The Dutch Room the morning after the heist. Courtesy of Netflix © 2021

One of the most promising leads came two years later, when an anonymous letter writer wrote to the curator of the museum and claimed to be an intermediary for people who had the stolen art. The letter said the art had been stolen for a future get-out-of-jail-free card that was no longer needed it; the thieves would now accept full immunity for the heist and $2.6 million in exchange for the stolen art. After following some of the demands to start negotiations, the museum never heard from him again.
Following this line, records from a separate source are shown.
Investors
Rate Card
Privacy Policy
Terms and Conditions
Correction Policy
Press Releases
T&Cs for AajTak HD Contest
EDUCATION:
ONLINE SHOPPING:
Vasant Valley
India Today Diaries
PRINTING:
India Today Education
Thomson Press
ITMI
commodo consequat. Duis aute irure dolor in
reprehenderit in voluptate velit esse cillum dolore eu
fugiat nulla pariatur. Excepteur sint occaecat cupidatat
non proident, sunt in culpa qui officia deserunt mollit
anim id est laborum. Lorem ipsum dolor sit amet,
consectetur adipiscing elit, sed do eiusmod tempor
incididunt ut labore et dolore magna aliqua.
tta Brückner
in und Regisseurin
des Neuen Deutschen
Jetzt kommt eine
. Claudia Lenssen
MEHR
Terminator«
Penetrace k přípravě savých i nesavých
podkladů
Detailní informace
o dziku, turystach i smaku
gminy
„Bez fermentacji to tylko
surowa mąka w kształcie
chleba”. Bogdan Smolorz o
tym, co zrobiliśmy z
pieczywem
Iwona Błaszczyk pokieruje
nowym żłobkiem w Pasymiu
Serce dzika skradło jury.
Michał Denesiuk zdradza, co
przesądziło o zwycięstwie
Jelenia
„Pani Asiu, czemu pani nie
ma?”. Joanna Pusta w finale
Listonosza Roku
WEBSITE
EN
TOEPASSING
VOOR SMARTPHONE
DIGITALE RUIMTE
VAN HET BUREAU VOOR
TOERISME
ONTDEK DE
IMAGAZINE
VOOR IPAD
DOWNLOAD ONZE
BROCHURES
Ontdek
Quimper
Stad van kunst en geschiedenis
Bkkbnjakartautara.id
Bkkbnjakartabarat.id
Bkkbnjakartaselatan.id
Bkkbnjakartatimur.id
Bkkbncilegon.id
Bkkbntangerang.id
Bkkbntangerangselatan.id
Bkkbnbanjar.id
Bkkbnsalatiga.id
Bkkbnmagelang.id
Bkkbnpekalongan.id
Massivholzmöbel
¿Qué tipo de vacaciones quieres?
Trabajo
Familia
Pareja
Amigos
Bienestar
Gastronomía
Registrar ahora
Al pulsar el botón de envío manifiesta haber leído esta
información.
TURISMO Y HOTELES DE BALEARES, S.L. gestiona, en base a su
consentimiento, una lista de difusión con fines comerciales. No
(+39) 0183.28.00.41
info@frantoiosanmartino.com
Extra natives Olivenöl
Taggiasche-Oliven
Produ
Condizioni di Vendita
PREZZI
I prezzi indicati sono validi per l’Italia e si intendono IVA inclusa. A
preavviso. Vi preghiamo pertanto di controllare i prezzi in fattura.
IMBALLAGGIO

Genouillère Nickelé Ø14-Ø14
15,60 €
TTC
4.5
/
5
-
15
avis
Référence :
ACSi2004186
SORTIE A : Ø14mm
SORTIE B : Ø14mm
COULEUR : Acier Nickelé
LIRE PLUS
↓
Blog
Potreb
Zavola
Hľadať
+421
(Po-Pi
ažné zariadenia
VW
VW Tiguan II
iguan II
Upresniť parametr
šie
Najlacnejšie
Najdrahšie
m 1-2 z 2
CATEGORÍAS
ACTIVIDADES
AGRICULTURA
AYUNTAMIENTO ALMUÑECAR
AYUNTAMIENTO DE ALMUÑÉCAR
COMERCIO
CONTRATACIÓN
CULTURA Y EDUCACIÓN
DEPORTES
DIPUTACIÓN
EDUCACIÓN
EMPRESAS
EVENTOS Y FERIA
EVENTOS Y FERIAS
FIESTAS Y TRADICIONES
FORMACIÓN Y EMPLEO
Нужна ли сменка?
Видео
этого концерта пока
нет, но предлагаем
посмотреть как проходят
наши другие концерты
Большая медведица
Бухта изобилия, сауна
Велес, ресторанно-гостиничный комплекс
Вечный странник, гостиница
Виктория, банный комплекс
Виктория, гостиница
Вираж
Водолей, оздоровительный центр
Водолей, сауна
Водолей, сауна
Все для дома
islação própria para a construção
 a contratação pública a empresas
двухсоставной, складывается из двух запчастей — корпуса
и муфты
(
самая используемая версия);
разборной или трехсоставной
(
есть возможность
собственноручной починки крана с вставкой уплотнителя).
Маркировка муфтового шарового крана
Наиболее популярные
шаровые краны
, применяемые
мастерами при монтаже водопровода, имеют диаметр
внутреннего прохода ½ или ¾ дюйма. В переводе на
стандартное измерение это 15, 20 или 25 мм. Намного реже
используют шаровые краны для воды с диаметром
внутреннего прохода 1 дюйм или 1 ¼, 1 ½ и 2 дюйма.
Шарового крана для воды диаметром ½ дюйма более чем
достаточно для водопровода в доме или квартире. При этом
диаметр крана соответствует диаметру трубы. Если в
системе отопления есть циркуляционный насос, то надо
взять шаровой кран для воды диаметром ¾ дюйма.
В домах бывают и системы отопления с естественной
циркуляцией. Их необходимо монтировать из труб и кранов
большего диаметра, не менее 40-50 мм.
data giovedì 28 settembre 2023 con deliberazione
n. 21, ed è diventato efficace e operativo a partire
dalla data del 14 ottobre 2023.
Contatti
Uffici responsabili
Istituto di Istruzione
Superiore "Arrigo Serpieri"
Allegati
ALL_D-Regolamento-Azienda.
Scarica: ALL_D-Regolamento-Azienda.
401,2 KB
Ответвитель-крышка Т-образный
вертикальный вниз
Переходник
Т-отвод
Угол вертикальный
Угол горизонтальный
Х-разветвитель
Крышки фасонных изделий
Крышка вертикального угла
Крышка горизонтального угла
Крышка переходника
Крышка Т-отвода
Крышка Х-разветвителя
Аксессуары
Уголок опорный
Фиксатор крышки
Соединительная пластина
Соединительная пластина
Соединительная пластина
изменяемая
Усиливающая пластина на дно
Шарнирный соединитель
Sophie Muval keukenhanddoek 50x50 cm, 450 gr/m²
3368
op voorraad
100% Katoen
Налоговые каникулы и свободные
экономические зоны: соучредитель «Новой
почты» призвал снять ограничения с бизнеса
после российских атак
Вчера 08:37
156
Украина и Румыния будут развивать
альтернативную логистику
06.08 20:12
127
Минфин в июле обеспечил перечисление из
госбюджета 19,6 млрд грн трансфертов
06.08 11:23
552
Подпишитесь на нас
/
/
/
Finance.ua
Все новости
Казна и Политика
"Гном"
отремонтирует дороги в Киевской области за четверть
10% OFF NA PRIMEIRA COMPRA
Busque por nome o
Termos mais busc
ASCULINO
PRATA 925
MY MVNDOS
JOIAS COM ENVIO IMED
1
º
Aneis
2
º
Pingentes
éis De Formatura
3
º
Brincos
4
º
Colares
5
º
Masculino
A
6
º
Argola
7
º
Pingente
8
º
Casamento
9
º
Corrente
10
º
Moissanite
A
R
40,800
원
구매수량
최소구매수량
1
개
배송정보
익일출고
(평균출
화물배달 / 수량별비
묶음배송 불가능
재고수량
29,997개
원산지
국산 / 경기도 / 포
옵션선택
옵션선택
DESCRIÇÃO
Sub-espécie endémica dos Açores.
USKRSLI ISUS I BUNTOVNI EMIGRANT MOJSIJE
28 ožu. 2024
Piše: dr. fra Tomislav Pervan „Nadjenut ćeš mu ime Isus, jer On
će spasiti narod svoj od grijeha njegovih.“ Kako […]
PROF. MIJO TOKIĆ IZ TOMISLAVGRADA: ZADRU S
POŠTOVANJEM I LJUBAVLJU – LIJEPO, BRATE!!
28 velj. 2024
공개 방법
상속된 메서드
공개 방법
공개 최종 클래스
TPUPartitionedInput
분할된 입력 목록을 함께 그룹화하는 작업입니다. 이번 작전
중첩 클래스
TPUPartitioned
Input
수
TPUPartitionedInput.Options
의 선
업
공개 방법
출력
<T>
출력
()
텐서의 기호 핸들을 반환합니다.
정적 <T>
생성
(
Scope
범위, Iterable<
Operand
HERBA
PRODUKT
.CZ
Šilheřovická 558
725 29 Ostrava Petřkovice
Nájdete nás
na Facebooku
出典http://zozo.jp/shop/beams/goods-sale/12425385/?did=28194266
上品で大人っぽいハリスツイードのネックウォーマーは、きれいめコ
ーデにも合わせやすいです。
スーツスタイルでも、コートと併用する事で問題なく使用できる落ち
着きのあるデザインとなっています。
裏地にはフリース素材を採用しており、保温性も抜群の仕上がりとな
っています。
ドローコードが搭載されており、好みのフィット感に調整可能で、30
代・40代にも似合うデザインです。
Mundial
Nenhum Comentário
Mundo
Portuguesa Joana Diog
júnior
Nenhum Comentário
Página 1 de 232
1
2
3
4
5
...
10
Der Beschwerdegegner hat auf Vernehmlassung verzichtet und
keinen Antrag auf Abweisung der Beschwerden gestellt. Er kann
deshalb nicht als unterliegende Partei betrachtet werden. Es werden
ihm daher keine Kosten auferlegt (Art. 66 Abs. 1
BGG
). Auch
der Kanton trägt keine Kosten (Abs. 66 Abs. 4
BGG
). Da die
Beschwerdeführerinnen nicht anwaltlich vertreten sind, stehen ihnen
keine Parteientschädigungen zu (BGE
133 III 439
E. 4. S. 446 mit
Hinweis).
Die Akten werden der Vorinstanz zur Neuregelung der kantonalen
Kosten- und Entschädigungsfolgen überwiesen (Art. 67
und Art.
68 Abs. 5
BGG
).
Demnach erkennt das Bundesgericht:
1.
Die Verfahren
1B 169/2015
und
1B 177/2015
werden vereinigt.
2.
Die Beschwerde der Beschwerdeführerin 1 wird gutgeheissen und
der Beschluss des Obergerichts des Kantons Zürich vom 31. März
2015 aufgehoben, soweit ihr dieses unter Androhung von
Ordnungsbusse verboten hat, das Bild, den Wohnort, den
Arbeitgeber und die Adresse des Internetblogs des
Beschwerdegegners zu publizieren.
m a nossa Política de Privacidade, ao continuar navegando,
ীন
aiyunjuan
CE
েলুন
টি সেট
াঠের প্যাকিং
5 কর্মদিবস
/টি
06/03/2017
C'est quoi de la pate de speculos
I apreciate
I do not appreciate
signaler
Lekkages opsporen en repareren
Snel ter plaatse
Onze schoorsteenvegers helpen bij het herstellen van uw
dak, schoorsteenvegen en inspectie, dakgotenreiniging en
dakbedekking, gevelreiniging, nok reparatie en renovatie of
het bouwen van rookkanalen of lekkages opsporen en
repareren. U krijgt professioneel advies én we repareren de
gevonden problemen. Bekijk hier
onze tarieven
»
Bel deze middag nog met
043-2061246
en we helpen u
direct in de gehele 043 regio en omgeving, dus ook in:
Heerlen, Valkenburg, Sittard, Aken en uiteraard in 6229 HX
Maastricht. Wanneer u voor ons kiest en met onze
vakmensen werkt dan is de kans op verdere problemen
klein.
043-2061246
In the years since, the FBI has returned to the organized crime theory, believing the paintings were stolen to trade for a lesser prison sentence in the future. In 2013, the bureau announced it believed it knew the identity of the two original thieves, both of whom are dead. They have not been publicly identified.

However, no step in the case has brought any of the 13 stolen pieces back to the museum. Today, the empty frames of the paintings still stand in the gallery, in what the museum calls “symbols of hope awaiting their return.”